IEI Insight: Employment Support is Good Medicine for Autistic Individuals

This week’s IEI Insight is provided by Joe Kreienkamp, a Gail Werner-Robertson Fellow and co-author of a forthcoming paper on autism spectrum disorders and employment.

The Centers for Disease Control and Prevention identify autism spectrum disorder (ASD) as the fastest growing developmental disability in the United States. Affecting 1 in 42 males and 1 in 189 females, ASD is five times more prevalent in boys than girls. The “developmental disability that can cause significant social, communication and behavioral challenges” can be problematic for individuals and their families.

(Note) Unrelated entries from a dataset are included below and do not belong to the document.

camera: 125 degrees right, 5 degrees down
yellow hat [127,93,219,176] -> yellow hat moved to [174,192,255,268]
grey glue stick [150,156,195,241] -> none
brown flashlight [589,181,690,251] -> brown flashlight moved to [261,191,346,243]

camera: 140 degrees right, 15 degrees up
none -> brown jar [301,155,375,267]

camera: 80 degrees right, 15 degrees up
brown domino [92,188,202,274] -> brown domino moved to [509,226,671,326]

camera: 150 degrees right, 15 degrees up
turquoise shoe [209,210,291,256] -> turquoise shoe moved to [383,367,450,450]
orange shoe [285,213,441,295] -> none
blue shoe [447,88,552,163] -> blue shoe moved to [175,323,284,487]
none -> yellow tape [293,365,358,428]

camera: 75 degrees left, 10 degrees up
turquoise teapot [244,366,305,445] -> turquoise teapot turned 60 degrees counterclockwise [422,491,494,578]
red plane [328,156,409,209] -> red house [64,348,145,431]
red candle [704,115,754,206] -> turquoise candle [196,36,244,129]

There are both opportunity costs and financial costs of supporting an autistic individual. In a study conducted by JAMA Pediatrics, the national cost of supporting children with ASD was $61 billion dollars. For adults, the cost was $175 billion per year. As one study indicated, “the cost of supporting an individual with an ASD and intellectual disability during his or her lifespan was $2.4 million in the United States. The cost of supporting an individual with an ASD without intellectual disability was $1.4 million in the United States.” Furthermore, most families who support an autistic child must forfeit one parent’s income to support the child.

What can be done to cut down costs? More importantly, what can be done to help those with autism spectrum disorder? One possible solution is to offer job coaching and job placement services to highly functioning autistic individuals who would like to participate in the workforce. While it is hard to estimate the true unemployment numbers for those affected by ASD, the decade long National Longitudinal Transition Study reported that 32.5 percent of young adults affected by autism worked for pay. Even more surprising, a mere 29 percent of autistic young adults looked for work if unemployed.

If highly functioning individuals along the autism spectrum begin working, not only will they grow more independent, studies have shown that individuals that participated in supported work greatly increased their quality of life. The individuals who benefited, who typically had community jobs, such as food services, retail, and gardening, worked between 15 and 30 hours a week. Each individual made wages competitive with non-handicapped individuals. In each situation, every autistic individual had a job coach.

Using estimates based on the United States country-wide data regarding autism, in Nebraska approximately 27,676 individuals are affected by autism. 8,575 of those individual are employed, but only 3,344 will maintain a job for more than six months. (See this and this.)  With job coaching, it might be possible to help the autistic find and maintain jobs, all while increasing their quality of life and decreasing the costs associated with supporting an autistic child.